## Stored data
%%

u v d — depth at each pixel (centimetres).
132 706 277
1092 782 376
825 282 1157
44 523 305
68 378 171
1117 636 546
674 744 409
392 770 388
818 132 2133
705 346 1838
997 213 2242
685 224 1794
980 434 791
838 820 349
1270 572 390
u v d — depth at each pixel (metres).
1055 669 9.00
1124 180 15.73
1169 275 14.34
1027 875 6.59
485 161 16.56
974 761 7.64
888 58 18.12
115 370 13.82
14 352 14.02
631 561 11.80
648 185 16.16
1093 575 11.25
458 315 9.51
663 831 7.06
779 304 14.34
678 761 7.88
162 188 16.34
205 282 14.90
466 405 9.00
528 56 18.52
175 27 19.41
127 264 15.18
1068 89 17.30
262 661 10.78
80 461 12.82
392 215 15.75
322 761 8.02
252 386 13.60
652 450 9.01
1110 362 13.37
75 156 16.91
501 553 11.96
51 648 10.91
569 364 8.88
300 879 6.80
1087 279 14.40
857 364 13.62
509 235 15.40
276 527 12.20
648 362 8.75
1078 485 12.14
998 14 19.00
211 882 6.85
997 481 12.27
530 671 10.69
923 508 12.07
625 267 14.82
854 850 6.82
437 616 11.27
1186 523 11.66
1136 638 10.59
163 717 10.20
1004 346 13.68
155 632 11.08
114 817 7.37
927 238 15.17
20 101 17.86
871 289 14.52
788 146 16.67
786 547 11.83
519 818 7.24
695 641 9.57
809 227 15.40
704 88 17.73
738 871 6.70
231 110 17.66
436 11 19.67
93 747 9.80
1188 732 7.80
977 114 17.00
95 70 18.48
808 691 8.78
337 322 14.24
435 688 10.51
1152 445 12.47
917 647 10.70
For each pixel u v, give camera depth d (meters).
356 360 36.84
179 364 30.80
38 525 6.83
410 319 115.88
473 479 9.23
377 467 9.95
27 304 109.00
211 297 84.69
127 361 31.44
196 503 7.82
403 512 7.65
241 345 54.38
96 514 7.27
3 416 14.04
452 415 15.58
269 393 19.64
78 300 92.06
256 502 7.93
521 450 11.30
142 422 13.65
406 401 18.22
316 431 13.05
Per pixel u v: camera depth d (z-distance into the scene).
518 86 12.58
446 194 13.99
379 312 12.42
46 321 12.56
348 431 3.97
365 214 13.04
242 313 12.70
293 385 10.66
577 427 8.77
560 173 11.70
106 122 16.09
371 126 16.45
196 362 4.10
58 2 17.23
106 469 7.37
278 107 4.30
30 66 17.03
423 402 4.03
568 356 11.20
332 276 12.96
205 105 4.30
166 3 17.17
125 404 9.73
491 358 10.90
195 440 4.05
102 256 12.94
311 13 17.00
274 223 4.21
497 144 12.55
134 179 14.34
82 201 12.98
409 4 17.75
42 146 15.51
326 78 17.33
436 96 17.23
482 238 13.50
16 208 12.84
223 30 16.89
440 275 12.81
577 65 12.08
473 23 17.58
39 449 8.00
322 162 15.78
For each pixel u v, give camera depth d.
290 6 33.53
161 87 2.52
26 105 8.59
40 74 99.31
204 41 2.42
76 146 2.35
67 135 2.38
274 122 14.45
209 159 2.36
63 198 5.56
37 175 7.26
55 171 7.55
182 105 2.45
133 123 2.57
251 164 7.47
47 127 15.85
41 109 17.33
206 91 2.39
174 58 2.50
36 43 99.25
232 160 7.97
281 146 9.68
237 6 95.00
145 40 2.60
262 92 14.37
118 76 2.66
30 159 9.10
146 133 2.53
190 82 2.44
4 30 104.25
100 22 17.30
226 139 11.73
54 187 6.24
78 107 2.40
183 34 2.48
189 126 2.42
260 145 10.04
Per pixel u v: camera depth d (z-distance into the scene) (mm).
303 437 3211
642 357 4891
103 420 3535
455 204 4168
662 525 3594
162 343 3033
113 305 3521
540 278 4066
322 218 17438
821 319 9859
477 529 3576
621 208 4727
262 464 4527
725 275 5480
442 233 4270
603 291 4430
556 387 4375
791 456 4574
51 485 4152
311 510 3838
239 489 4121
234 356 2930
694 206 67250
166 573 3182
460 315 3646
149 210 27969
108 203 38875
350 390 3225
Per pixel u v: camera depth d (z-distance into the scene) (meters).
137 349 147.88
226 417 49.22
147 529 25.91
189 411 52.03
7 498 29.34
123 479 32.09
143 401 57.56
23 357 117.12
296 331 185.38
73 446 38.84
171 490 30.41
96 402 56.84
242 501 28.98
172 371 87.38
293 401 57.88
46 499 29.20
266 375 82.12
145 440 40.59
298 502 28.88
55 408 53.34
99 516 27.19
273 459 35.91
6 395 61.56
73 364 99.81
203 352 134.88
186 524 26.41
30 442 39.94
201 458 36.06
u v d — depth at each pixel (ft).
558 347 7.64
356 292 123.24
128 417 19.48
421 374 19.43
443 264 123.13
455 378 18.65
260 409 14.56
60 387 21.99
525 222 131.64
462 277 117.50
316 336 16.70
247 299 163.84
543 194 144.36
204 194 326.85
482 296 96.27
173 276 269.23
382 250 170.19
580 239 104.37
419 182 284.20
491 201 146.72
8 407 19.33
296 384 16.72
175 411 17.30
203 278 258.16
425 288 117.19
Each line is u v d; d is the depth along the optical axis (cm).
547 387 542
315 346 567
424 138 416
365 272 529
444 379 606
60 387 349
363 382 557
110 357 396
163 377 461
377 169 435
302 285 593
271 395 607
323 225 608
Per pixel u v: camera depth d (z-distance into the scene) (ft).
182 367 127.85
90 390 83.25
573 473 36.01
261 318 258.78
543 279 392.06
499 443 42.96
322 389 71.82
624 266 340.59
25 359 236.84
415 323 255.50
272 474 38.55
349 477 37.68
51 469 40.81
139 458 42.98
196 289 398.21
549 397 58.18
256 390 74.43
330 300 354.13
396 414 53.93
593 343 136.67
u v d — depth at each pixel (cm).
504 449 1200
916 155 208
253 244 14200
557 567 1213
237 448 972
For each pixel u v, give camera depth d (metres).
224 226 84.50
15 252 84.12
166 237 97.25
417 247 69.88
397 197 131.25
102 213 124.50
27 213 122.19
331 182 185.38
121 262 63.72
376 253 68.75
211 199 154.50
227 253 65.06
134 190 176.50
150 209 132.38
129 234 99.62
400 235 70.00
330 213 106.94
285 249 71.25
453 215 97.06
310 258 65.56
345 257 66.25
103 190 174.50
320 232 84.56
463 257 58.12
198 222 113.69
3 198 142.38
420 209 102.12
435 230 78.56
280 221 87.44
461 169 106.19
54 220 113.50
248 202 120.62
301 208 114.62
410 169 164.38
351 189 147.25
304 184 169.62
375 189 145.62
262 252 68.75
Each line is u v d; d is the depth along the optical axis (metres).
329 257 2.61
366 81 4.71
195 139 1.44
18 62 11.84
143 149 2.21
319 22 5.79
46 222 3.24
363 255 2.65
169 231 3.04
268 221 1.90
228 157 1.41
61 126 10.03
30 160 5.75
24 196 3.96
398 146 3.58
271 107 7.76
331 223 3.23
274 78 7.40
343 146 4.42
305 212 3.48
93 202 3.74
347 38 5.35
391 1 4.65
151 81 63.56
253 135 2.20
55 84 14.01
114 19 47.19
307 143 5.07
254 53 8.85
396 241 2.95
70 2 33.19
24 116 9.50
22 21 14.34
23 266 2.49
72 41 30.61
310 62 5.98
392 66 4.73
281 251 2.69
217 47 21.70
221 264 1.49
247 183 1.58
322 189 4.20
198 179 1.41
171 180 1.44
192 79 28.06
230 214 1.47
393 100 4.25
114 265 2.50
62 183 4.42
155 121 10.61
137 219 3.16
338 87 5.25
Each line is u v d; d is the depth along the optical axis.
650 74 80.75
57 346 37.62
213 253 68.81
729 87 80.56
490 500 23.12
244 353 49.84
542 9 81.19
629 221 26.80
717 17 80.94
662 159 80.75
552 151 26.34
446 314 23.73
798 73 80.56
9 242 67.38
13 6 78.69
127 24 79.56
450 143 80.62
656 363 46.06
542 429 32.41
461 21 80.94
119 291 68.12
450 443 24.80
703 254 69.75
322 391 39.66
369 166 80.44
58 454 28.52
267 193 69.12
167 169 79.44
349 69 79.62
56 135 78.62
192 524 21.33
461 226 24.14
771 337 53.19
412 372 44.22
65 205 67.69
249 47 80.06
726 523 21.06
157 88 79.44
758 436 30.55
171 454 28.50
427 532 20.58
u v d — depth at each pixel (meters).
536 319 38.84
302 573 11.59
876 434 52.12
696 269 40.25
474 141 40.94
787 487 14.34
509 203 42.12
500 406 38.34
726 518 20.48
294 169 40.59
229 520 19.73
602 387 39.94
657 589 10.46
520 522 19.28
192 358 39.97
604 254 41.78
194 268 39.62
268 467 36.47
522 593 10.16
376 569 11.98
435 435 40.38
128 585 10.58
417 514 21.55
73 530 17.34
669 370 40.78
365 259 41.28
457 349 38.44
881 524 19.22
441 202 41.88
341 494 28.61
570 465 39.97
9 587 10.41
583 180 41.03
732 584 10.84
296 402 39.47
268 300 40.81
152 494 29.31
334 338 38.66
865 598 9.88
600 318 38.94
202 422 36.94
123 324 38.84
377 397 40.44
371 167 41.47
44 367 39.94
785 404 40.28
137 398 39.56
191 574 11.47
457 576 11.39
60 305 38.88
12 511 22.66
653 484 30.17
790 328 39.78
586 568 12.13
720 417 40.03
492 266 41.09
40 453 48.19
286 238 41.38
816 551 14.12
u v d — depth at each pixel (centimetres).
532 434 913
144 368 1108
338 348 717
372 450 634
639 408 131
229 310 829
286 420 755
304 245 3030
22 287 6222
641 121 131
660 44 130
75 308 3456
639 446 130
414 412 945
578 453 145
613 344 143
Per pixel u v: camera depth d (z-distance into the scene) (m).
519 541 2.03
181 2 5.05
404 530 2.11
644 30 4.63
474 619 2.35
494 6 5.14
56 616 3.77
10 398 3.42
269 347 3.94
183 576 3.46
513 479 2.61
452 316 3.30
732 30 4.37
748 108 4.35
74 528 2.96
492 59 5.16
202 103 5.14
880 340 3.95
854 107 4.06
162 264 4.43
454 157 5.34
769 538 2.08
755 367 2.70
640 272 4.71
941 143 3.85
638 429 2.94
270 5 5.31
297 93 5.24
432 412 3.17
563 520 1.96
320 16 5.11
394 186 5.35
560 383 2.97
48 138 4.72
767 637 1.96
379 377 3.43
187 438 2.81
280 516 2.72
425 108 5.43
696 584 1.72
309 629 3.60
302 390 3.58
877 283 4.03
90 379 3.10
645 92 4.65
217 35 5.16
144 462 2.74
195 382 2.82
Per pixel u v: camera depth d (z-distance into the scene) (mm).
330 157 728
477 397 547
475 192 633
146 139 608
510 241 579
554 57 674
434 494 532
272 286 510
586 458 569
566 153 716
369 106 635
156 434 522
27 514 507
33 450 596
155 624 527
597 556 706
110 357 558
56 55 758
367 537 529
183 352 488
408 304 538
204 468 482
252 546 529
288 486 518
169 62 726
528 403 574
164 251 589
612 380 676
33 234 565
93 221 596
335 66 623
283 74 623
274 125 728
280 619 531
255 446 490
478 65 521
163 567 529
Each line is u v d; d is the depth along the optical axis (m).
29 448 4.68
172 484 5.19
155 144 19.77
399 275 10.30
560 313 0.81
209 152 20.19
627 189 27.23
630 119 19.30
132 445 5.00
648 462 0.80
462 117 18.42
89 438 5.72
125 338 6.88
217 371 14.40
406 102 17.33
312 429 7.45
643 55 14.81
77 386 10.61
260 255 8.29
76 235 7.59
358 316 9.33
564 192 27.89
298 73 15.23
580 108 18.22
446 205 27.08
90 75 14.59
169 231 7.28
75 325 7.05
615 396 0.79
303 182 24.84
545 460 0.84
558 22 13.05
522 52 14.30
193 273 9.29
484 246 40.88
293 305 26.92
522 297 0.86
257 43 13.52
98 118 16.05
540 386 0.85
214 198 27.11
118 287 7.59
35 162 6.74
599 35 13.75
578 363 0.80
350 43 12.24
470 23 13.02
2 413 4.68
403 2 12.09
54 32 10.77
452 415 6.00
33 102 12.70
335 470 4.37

%%

## WHAT YOU NEED TO DO
Using the entries above, return each line that includes the word "give".

## OUTPUT
For each pixel u v, give camera depth d (meters).
For each pixel u v, give camera depth d.
For each pixel u v, give camera depth d (metres).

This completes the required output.